I think you were incorrectly advised and/or are mixing modifier usage.
Modifier 25 is appended to E/M procedures to indicate a significant, separately identifiable E/M.
Modifier 50 is appended to procedures (which allow the use of 50) to indicate a bilateral procedure. The exact same on both sides for paired organs or structures.
If the documentation of the E/M supports a modifier 25 with the procedure performed on the same date, you would append a 25.
If the documentation also supports bilateral major joint injections (such as the knees), you would append a modifier 50 to 20610 or 20611 on one line with one unit double the fee (as suggested above). I have seen cases where a RT shoulder and LT knee were done at the same time and the payer actually still wanted 20610-50 with the two different dx codes. Seems weird. I would normally do two lines for two different joints.

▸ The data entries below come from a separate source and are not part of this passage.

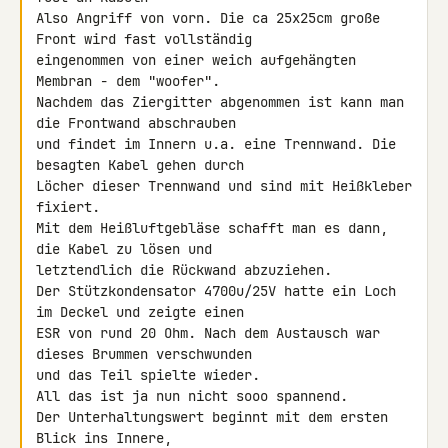
Also Angriff von vorn. Die ca 25x25cm große 
Front wird fast vollständig 

eingenommen von einer weich aufgehängten 
Membran - dem "woofer".

Nachdem das Ziergitter abgenommen ist kann man 
die Frontwand abschrauben 

und findet im Innern u.a. eine Trennwand. Die 
besagten Kabel gehen durch 

Löcher dieser Trennwand und sind mit Heißkleber 
fixiert.

Mit dem Heißluftgebläse schafft man es dann, 
die Kabel zu lösen und 

letztendlich die Rückwand abzuziehen.

Der Stützkondensator 4700u/25V hatte ein Loch 
im Deckel und zeigte einen 

ESR von rund 20 Ohm. Nach dem Austausch war 
dieses Brummen verschwunden 

und das Teil spielte wieder.

All das ist ja nun nicht sooo spannend.

Der Unterhaltungswert beginnt mit dem ersten 
Blick ins Innere,
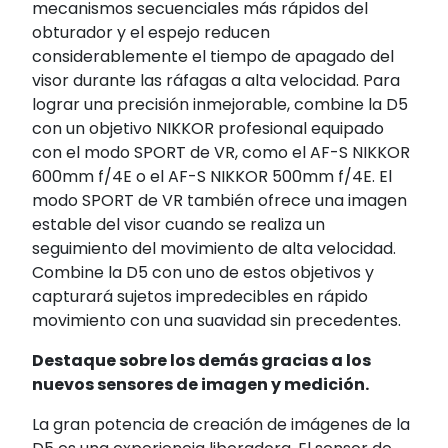
mecanismos secuenciales más rápidos del
obturador y el espejo reducen
considerablemente el tiempo de apagado del
visor durante las ráfagas a alta velocidad. Para
lograr una precisión inmejorable, combine la D5
con un objetivo NIKKOR profesional equipado
con el modo SPORT de VR, como el AF-S NIKKOR
600mm f/4E o el AF-S NIKKOR 500mm f/4E. El
modo SPORT de VR también ofrece una imagen
estable del visor cuando se realiza un
seguimiento del movimiento de alta velocidad.
Combine la D5 con uno de estos objetivos y
capturará sujetos impredecibles en rápido
movimiento con una suavidad sin precedentes.
Destaque sobre los demás gracias a los
nuevos sensores de imagen y medición.
La gran potencia de creación de imágenes de la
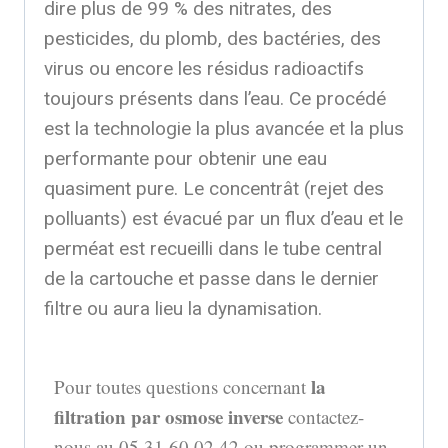
dire plus de 99 % des nitrates, des
pesticides, du plomb, des bactéries, des
virus ou encore les résidus radioactifs
toujours présents dans l’eau. Ce procédé
est la technologie la plus avancée et la plus
performante pour obtenir une eau
quasiment pure. Le concentrât (rejet des
polluants) est évacué par un flux d’eau et le
perméat est recueilli dans le tube central
de la cartouche et passe dans le dernier
filtre ou aura lieu la dynamisation.
la
Pour toutes questions concernant
filtration par osmose inverse
contactez-
nous au 05.31.60.02.42 ou programmer un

There are some random payers (rare) who may want bilateral same joint type injections billed on two lines one unit each RT/LT.
Modifier 51 is pretty obsolete at this point. Most major payers and CMS do not want it because their internal claim systems already rank the codes correctly by RVU/multiple procedure reductions. Also, it makes no sense to append a 51 to a CPT which has the same RVU or fee because it won't matter when the claim is processed if they are the same. I guess you could still use it if you are ranking surgical procedures and want to make sure the first listed is the 100% line and the others are 50%, but again, most carriers don't want the 51.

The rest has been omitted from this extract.